Friday, May 21, 2010

The Future of Art

[As part of a discussion of the Cannes Film Festival at my web-group Confabulation, my friend Robert Kennedy mourned the death of filmmakers who work in 35mm as opposed to video -- a change largely dictated by economics, even if some directors pretend otherwise. This is my reply.]

Despite my cinephilia, I'm ultimately more of a literature guy, and part of the reason is, that although economics can dictate what films come into existence, it cannot dictate what books come into existence. A non-commercial book may have a harder time getting published (although nowadays, there are more options for that), but publication is only a final step; the text already exists. All it needed to be born was the author's time, energy, and imagination. With a pencil and scraps of paper, an inmate in a concentration camp can create literature. It is an incredibly open and egalitarian process.

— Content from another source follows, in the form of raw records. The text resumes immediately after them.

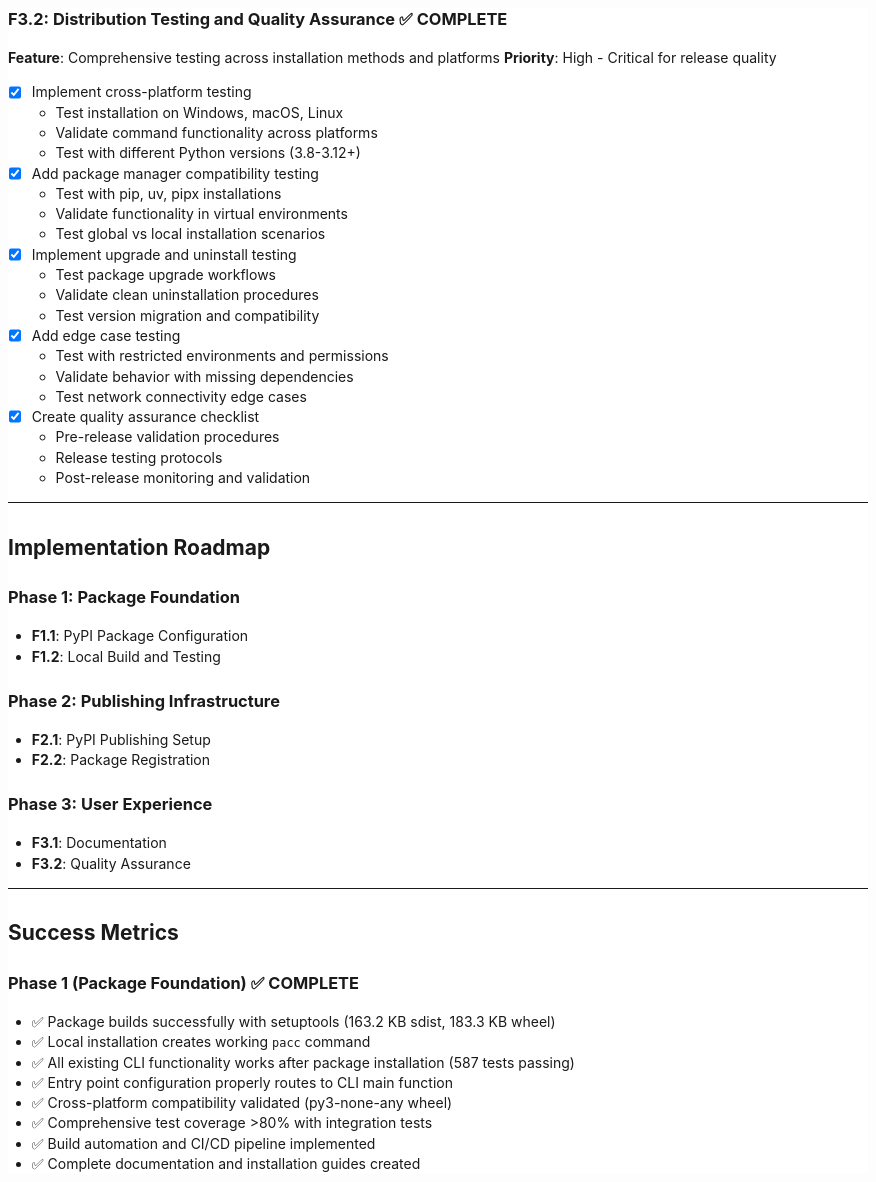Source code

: ### F3.2: Distribution Testing and Quality Assurance ✅ COMPLETE
**Feature**: Comprehensive testing across installation methods and platforms
**Priority**: High - Critical for release quality

- [x] Implement cross-platform testing
  - Test installation on Windows, macOS, Linux
  - Validate command functionality across platforms
  - Test with different Python versions (3.8-3.12+)
- [x] Add package manager compatibility testing
  - Test with pip, uv, pipx installations
  - Validate functionality in virtual environments
  - Test global vs local installation scenarios
- [x] Implement upgrade and uninstall testing
  - Test package upgrade workflows
  - Validate clean uninstallation procedures
  - Test version migration and compatibility
- [x] Add edge case testing
  - Test with restricted environments and permissions
  - Validate behavior with missing dependencies
  - Test network connectivity edge cases
- [x] Create quality assurance checklist
  - Pre-release validation procedures
  - Release testing protocols
  - Post-release monitoring and validation

---

## Implementation Roadmap

### Phase 1: Package Foundation
- **F1.1**: PyPI Package Configuration
- **F1.2**: Local Build and Testing

### Phase 2: Publishing Infrastructure
- **F2.1**: PyPI Publishing Setup
- **F2.2**: Package Registration

### Phase 3: User Experience
- **F3.1**: Documentation
- **F3.2**: Quality Assurance

---

## Success Metrics

### Phase 1 (Package Foundation) ✅ COMPLETE
- ✅ Package builds successfully with setuptools (163.2 KB sdist, 183.3 KB wheel)
- ✅ Local installation creates working `pacc` command
- ✅ All existing CLI functionality works after package installation (587 tests passing)
- ✅ Entry point configuration properly routes to CLI main function
- ✅ Cross-platform compatibility validated (py3-none-any wheel)
- ✅ Comprehensive test coverage >80% with integration tests
- ✅ Build automation and CI/CD pipeline implemented
- ✅ Complete documentation and installation guides created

In spite of the losses to film-making that you accurately describe, Robert, there are some potential benefits in DIY cinema, although I think that by and large we haven't begun to see those benefits yet. To the extent that making a film becomes more like writing a book ("le camero-stylo," the camera as pen), that could have liberating effects.

Since I have just enough economics to be dangerous, let me say what I think is happening. The malaise at Cannes is indeed related to the passing of an era. What is ending is the use of a highly expensive apparatus of film-making to create works that are essentially non-commercial. The financial returns are increasingly just not worth it to anyone. Soon, the notion of a major studio release that has any intent other than that of raking in the dollars will be laughable. Name actors will not make less on indie films; they'll make nothing.

You describe a cheapening of the product, Robert, and in terms of production values (including, unfortunately, the quality of the visual image), you are right. Again, big difference from literature, where the "production values" of War and Peace or Les Miserables or Little Dorrit, which would be (and have been) astronomical to put on the screen, are entirely in Tolstoy's and Hugo's and Dickens's words. It is nice that, for a few decades, considerable money could be spent on cinematic visions of greater artistic than commercial appeal; but that was for a moment only, in the larger scheme of things, and it is over.

One of the mythologies of Cannes is that it is where art and commerce meet, but as the years roll forward, art and commerce will barely be on speaking terms, and that myth will fade. It's not just affecting film: symphony orchestras and opera companies, which I dearly belove, will go out of business for exactly the same reason -- a huge expensive apparatus requirement for a style of discourse that truly appeals to less than one-tenth of one percent of the general population.

On a more optimistic note, I do believe that true art will go on. It always has. But it will re-jigger in surprising ways. The future lies almost entirely with Manny Farber's "termite art," of great imagination and modest means.